Much like last time, he’s wearing a pair of loose sweatpants, his hockey bag resting casually on his shoulders. But today, his hair isn’t wet; it’s floppy and falling into his eyes, and there’s a thick, dark shadow of a beard along his jaw, traveling down the slope of his neck.

It would probably look unkempt on someone else, but on him, it just fits the rugged, sharp-around-the-edges vibe. His sharp, intense eyes hold mine as if he’s trying to get a read on me, the same way I’m glaring back at him.

Fine. Maaaaaybe I can see why he’s got girls throwing themselves at his feet.

He’s… hot.

Completely objectively speaking.

But I’m pretty sure I’ve heard somewhere that Satan was the most attractive, charming angel there was when he fell from the heavens, so this checks.

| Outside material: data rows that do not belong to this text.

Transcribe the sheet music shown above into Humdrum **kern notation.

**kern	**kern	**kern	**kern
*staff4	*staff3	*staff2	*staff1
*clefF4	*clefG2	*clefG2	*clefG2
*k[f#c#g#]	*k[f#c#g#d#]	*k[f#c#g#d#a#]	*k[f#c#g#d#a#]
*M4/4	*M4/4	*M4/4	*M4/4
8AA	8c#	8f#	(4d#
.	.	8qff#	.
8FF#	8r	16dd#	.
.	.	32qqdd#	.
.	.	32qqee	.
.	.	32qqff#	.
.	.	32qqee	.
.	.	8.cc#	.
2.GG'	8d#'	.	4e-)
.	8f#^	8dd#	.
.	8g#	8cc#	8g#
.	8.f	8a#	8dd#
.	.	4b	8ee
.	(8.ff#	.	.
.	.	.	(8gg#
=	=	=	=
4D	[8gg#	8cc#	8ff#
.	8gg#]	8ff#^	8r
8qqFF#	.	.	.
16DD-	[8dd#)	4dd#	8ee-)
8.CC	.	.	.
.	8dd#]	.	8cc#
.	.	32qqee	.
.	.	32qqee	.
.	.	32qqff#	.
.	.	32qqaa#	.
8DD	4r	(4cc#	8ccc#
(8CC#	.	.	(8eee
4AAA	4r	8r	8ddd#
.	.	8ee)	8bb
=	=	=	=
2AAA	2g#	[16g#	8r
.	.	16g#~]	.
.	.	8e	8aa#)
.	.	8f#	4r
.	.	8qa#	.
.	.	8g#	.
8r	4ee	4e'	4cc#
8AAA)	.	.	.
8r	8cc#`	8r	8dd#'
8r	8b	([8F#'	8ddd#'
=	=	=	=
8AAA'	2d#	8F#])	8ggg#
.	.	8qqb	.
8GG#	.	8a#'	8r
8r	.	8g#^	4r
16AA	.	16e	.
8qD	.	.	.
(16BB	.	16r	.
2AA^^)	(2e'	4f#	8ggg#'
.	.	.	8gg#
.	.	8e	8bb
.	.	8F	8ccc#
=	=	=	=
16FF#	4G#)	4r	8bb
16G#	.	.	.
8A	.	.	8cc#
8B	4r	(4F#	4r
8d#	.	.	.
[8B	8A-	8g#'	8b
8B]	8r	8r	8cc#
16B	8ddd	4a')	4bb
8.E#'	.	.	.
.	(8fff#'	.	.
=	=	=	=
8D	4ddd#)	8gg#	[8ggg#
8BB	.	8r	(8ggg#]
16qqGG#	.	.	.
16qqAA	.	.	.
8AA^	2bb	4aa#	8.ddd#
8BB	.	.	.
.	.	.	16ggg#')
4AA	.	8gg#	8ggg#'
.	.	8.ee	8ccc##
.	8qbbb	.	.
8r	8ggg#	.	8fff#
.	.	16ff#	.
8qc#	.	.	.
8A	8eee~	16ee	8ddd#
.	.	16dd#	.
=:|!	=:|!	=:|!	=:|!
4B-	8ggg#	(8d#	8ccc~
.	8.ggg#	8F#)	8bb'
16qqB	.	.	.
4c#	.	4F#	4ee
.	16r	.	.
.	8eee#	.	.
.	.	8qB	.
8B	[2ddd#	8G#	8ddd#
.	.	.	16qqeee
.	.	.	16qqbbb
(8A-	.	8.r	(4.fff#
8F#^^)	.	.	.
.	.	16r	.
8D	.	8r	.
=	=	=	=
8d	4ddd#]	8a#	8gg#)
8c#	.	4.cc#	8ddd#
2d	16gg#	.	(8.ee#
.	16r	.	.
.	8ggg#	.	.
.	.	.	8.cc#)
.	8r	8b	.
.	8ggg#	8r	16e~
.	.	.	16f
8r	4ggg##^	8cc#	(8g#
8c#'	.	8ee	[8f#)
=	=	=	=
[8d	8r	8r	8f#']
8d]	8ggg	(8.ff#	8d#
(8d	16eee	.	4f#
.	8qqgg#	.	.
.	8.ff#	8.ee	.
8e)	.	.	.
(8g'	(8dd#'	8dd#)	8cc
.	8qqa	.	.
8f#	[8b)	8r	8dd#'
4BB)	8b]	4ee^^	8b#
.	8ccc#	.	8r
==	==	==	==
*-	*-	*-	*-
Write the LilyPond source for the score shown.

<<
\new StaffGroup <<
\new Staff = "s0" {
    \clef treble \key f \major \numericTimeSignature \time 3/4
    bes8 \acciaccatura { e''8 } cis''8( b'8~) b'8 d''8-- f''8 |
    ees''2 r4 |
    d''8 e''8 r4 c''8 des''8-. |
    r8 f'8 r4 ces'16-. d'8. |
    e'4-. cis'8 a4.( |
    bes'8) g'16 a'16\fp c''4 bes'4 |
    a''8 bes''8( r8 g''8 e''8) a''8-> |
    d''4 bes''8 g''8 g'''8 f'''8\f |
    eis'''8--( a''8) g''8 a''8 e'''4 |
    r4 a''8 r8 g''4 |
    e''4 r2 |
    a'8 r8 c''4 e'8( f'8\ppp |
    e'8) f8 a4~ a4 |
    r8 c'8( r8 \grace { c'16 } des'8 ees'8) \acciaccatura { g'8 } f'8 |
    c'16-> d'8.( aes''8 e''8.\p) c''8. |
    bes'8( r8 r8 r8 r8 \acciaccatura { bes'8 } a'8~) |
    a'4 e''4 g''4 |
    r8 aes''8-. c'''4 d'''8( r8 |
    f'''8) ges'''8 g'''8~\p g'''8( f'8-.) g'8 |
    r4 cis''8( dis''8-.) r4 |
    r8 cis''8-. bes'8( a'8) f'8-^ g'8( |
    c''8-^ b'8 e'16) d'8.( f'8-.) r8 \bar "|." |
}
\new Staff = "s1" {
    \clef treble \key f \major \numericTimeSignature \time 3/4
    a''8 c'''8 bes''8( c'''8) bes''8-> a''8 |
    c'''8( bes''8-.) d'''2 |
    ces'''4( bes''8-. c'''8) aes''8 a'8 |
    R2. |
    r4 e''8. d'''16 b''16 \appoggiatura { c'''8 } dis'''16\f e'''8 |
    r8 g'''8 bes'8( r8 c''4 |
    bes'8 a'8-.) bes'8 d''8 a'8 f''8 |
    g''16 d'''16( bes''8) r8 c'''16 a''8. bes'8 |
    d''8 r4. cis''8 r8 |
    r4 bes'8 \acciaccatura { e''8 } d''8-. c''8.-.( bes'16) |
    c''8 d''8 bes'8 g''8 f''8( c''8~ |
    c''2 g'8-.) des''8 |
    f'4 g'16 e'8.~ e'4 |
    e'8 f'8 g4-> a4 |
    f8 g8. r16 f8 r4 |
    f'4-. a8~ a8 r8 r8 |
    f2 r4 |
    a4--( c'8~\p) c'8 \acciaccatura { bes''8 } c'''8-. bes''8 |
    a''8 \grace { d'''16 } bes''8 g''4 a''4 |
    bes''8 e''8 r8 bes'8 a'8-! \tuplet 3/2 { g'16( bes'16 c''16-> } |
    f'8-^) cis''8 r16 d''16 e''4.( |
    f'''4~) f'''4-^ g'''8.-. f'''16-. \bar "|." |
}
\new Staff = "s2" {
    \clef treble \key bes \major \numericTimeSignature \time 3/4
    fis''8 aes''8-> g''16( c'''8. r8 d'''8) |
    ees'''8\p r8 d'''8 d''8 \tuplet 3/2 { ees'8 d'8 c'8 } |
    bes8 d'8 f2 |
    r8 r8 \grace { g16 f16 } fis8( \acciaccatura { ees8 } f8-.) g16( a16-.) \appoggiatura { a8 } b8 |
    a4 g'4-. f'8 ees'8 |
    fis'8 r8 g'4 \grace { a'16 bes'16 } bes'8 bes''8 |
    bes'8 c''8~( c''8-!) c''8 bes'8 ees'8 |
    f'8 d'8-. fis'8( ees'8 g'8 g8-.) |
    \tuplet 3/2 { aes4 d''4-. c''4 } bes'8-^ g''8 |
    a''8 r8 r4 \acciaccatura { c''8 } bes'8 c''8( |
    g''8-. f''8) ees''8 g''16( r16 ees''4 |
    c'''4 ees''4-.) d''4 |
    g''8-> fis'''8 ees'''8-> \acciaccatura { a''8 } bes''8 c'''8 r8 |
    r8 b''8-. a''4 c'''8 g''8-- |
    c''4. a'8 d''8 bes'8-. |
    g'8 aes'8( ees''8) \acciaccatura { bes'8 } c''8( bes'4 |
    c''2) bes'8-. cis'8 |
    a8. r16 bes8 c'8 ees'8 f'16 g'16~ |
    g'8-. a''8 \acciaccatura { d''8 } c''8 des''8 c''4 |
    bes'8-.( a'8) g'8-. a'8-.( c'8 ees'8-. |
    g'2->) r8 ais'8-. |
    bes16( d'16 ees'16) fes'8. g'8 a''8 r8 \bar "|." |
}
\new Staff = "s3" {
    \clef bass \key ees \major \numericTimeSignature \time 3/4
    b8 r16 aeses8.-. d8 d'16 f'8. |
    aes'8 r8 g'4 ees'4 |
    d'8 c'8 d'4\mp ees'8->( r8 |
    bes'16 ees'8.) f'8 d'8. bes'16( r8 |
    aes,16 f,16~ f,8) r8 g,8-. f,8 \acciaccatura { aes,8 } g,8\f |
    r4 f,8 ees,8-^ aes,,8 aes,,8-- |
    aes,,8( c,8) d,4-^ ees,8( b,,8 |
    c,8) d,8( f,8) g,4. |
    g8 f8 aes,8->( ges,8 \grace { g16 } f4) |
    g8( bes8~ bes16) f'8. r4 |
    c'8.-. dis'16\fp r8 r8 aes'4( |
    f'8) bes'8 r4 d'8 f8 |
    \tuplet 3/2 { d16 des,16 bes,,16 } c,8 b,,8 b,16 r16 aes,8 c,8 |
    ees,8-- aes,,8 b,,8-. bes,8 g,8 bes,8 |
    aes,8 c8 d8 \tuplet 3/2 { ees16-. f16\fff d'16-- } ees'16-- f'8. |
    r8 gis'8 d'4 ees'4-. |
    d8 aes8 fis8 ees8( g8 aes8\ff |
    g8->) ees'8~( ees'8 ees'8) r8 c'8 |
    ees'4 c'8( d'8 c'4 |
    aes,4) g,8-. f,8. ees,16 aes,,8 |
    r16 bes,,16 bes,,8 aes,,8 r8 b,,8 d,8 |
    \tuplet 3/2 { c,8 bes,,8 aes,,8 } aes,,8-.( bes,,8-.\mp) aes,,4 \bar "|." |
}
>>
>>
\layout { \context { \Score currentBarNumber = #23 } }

“Reputation is important,” he replies smugly. “You’d know, right? Ms. Perfect, 4.0, valedictorian, Social Club socialite. I’m in the presence of Orleans royalty.”

“Ah, asking around about me? That’s cute that I left such a big impression.”

For a beat, he’s quiet, and my smirk widens, splitting my face with a victorious smile.

I’m surprised when he says, “Yeah, let’s go with that.”

My brow lifts. “Whatever. Look, there’s no other ice time.

We either share it, or we lose it, so as badly as I don’t want to have to be around you for any length of time, there’s no other choice.

I’m not giving up my time, and I’m sure you aren’t either, so we suck it up and deal with it.

Just like last week”—I wave my hand toward the red line in the middle of the ice—“you stay on your side, and I’ll stay on mine. Got it?”